The first version created a new file descriptor type for listening sockets,
and listen(2) toggled fileops and file type and f_data on the descriptor.
That worked pretty nice, but the toggle operation was racy and there was
no clear way on how to fix it, especially taking into account our lockless
optimizations for fget().
In the try #2 we don't toggle the file type, neither allocate new f_data.
Instead we create a union in struct socket, to separate data flow fields
from listening ones. This shrinks struct socket a bit (it still is very
The most important change of course is removal of ACCEPT_LOCK() global.

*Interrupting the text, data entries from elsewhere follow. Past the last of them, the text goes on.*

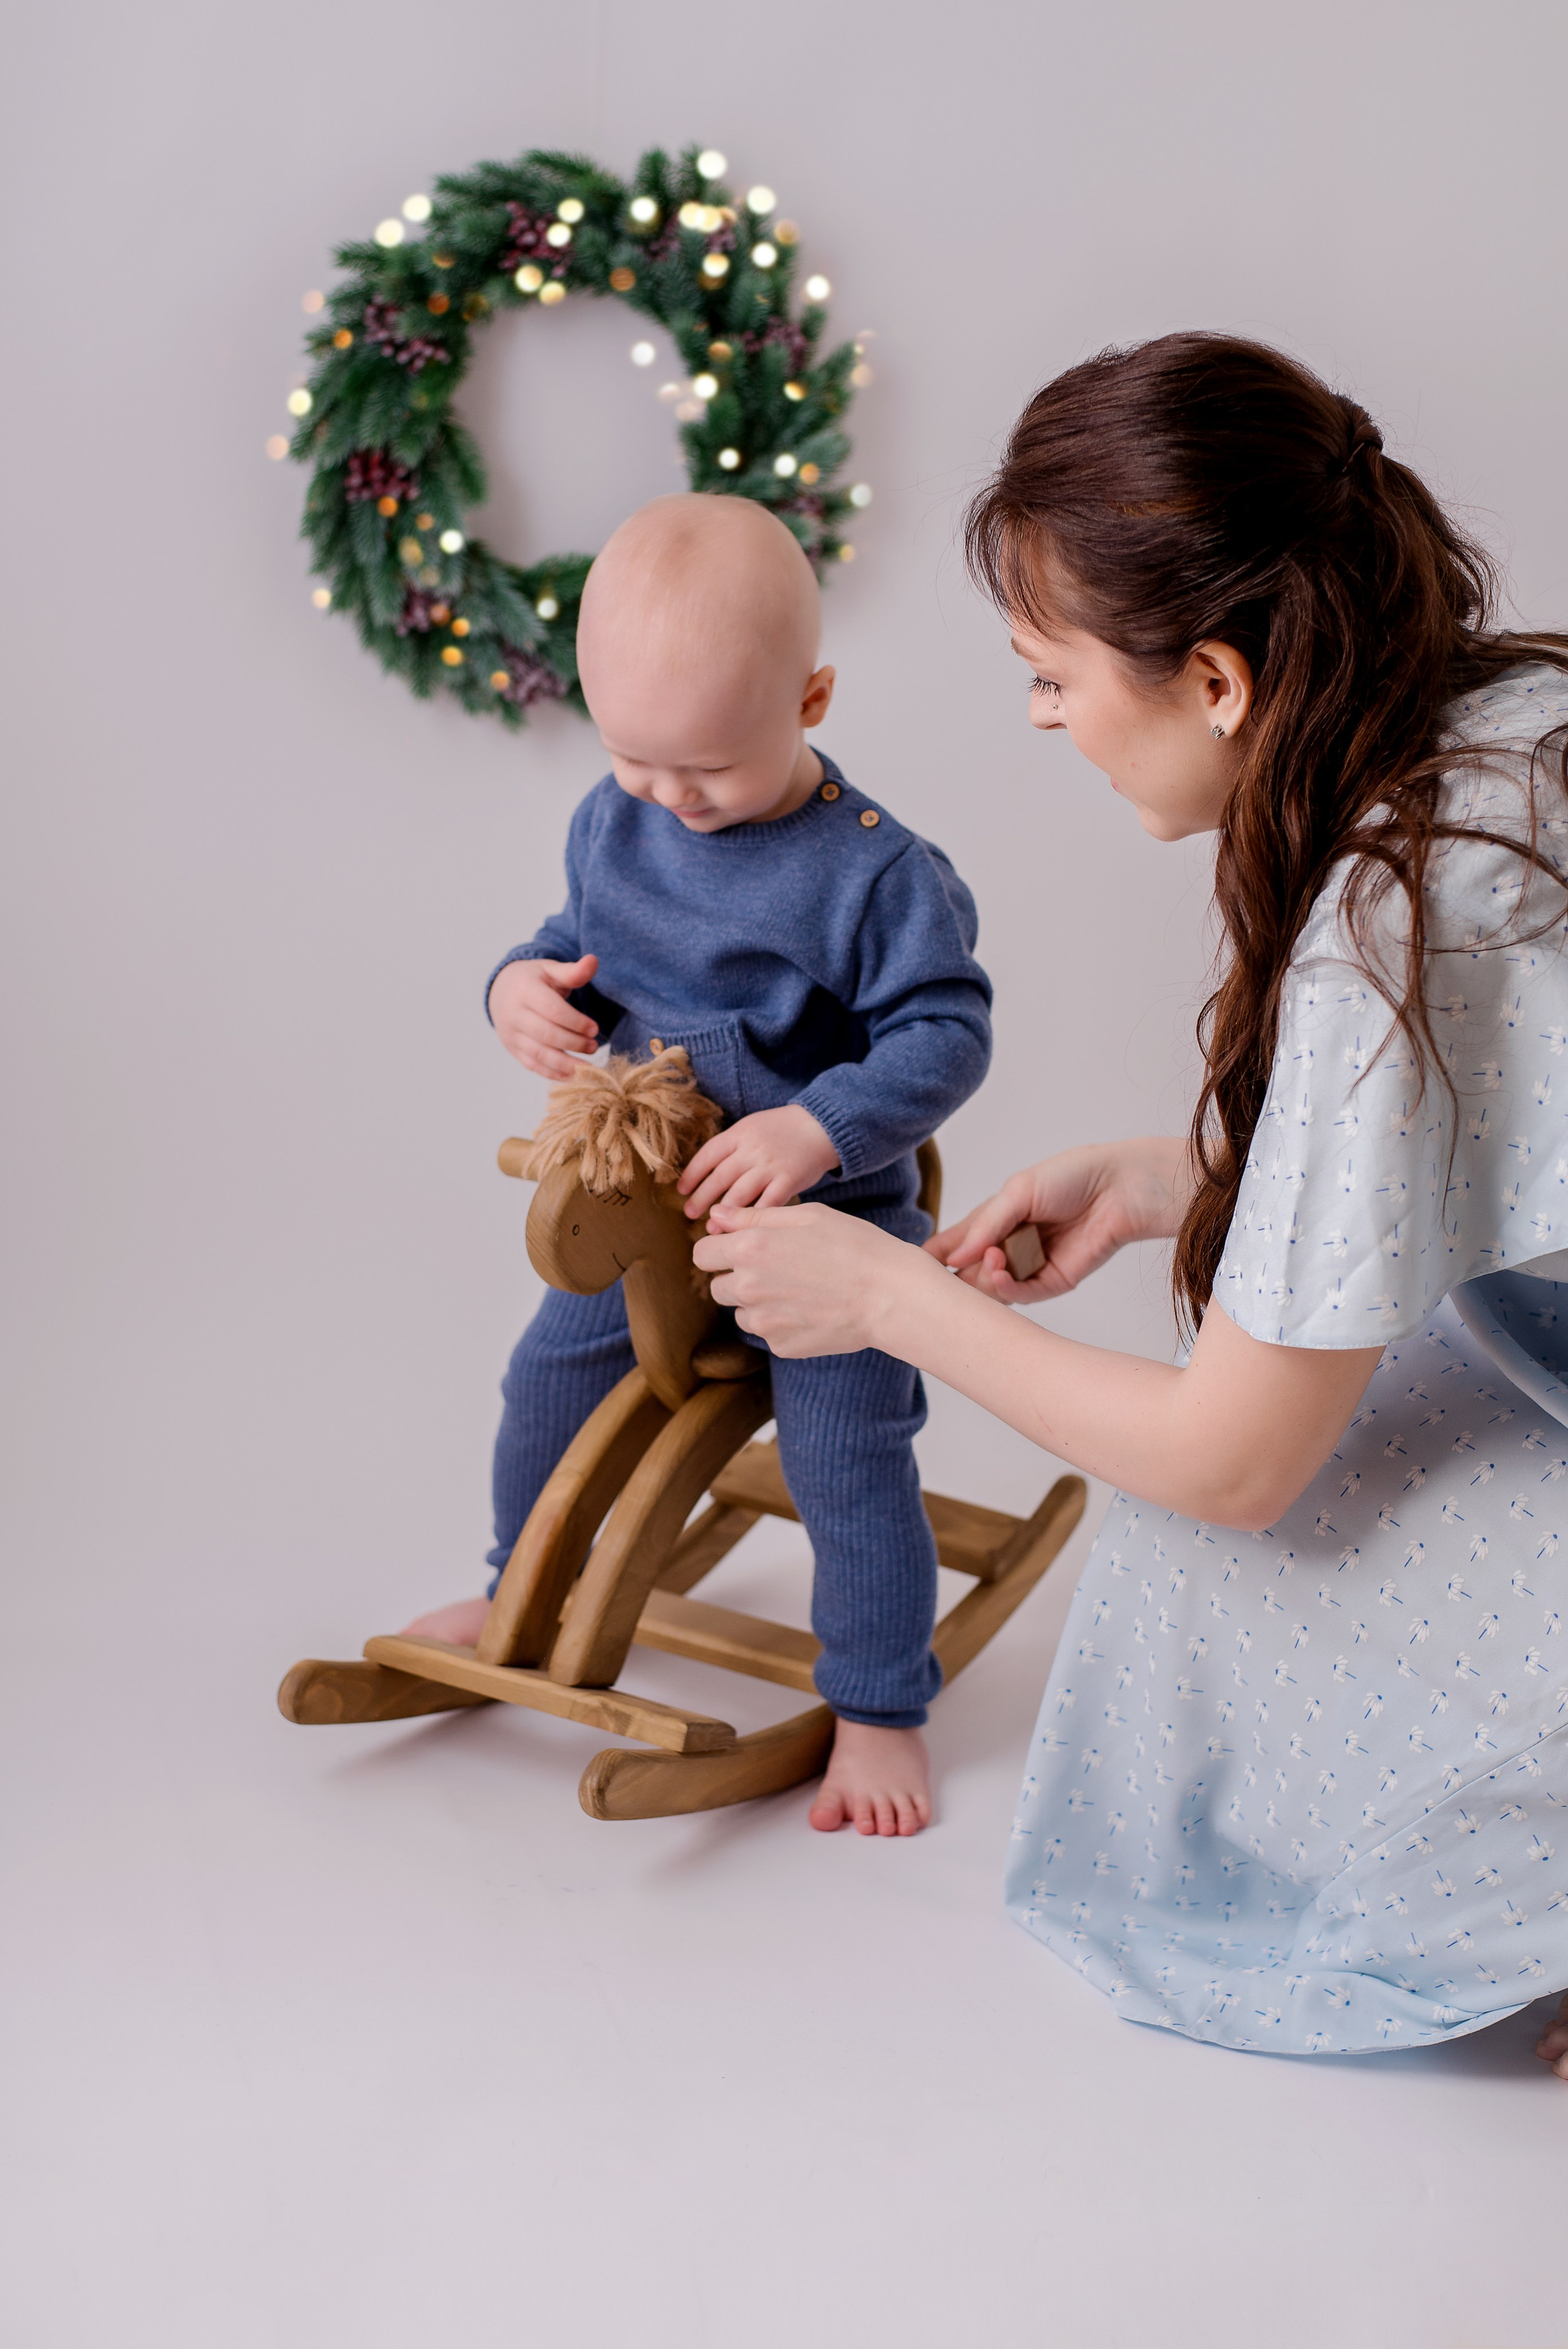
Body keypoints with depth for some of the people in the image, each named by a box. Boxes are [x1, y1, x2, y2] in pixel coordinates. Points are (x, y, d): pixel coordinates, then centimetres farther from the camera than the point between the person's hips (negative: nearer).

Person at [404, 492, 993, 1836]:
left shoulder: (875, 872, -21)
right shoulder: (615, 821, -1)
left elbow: (946, 1034, -21)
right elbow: (583, 939, 14)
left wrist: (816, 1131, -34)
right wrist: (527, 984, -10)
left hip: (828, 1218, -6)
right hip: (644, 1203, 6)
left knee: (845, 1459, -7)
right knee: (548, 1384, 15)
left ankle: (879, 1713, 14)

The new locking protocol is that we are allowed to take 2 socket locks
at a time, but the first one must correspond to a listening socket and
second one must not. Unfortunately, WITNESS doesn't yet have functionality
to enforce that.
Removal of ACCEPT_LOCK() uncovered two races in UNIX sockets. To fix the first one, we run sonewconn() holding both PCB locks - the connecting and the accepting sockets. This introduces a LOR between UNPCB lock and PCB_LIST. Reverse order lives in the pcblist sysctl handler. This will be fixed later. The second one is that uipc_close() basicly did nothing. If socket was listening, the vnode remained opened for connections. This is fixed by removing vnode in uipc_close(). Maybe the right way would be to do it for all sockets (not only listening), simply move the code from uipc_detach() to uipc_close()?
The socket API already sucked enough with listen(2) itself, which drastically changes filedescriptor type. But kqueue made it worse. :( We should allow the following sequence to work: add socket to kqueue, listen(2) it, then run kevent() and receive notifications about new connections then. This didn't work in FreeBSD until 2017, but recently it was fixed in r313043 :( Seems like we must keep this working. To make kqueue work with our pretty new union, we take the selinfo structures out of socket buffers and put them on the socket itself. The read selinfo works both for buffer and accept queue. Why did I move the write selinfo, too? Actually this shift of selinfos out of sockbufs is going to be needed for future work with sockbufs. There is plan to make sockbufs an opaque class, not visible to socket layer. This will allow for seamless integration of TLS sockbufs.
Changes to accept filters are cosmetic.
Another cosmetic change is that vnode points to unpcb, not socket.